We evaluated the lower limb status of athletes after anterior cruciate ligament reconstruction (ACLR) during the propulsion and landing phases of a single leg hop for distance (SLHD) task after they had been cleared to return to sport. We wanted to evaluate the biomechanical components of the involved (operated) and uninvolved legs of athletes with ACLR and compare these legs with those of uninjured athletes (controls).
We captured standard video-based three-dimensional motion and electromyography (EMG) in 26 athletes after ACLR and 23 healthy controls during SLHD and calculated lower limb and trunk kinematics. We calculated lower limb joint moments and work using inverse dynamics and computed lower limb muscle forces using an EMG-constrained musculoskeletal modelling approach. Between-limb (within ACLR athletes) and between-group differences (between ACLR athletes and controls) were evaluated using paired and independent sample t-tests, respectively.
Significant differences in kinematics (effect sizes ranging from 0.42 to 1.56), moments (0.39 to 1.08), and joint work contribution (0.55 to 1.04) were seen between the involved and uninvolved legs, as well as between groups. Athletes after ACLR achieved a 97%±4% limb symmetry index in hop distance but the symmetry in work done by the knee during propulsion was only 69%. During landing, the involved knee absorbed less work than the uninvolved, while the uninvolved knee absorbed more work than the control group. Athletes after ACLR compensated for lower knee work with greater hip work contribution and by landing with more hip flexion, anterior pelvis tilt, and trunk flexion.

◆ ASSIGNMENT A
According to the study summary, in what ways did athletes after ACLR make up for lower knee work?
◆ ASSIGNMENT B
Take the part of the study summary starting at "Significant differences in" and ending at "and trunk flexion.", and write it out again with "propulsion" swapped for "take-off".
You won't need the data that comes after this.

◆ STORED DATA
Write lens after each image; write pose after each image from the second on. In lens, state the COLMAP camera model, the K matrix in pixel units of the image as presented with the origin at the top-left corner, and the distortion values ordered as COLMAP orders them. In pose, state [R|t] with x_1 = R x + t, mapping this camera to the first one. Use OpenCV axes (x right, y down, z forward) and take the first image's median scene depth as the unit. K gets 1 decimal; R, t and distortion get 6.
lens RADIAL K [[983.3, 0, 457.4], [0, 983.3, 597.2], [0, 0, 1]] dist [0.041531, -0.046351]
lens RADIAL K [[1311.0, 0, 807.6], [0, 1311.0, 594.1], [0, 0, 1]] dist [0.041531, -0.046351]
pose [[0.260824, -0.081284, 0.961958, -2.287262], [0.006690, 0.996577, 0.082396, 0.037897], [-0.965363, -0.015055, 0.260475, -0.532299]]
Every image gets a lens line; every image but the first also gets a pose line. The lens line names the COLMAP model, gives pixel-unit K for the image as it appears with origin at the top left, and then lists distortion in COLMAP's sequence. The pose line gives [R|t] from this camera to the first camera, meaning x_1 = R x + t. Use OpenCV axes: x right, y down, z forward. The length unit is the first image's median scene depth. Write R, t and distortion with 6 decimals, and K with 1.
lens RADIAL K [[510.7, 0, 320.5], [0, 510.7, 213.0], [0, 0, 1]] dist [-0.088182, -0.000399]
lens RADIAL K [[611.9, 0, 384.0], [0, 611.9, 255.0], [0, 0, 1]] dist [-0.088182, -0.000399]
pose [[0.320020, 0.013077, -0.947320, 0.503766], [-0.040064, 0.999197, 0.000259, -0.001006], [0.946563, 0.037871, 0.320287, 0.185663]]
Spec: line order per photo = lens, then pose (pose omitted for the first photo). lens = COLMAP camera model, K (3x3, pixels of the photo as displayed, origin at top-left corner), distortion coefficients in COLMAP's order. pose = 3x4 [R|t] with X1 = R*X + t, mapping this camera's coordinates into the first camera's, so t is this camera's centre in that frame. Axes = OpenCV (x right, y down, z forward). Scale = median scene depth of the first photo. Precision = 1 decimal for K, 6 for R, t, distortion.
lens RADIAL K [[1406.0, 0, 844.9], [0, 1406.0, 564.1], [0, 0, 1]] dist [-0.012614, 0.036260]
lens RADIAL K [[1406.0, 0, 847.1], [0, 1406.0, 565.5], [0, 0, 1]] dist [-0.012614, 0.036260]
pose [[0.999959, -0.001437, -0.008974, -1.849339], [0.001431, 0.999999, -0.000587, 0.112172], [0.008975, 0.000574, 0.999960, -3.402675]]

◆ TASK SOLUTION A
- Greater hip work contribution
- Landing with more hip flexion
- Landing with more anterior pelvis tilt
- Landing with more trunk flexion

◆ TASK SOLUTION B
Significant differences in kinematics (effect sizes ranging from 0.42 to 1.56), moments (0.39 to 1.08), and joint work contribution (0.55 to 1.04) were seen between the involved and uninvolved legs, as well as between groups. Athletes after ACLR achieved a 97%±4% limb symmetry index in hop distance but the symmetry in work done by the knee during take-off was only 69%. During landing, the involved knee absorbed less work than the uninvolved, while the uninvolved knee absorbed more work than the control group. Athletes after ACLR compensated for lower knee work with greater hip work contribution and by landing with more hip flexion, anterior pelvis tilt, and trunk flexion.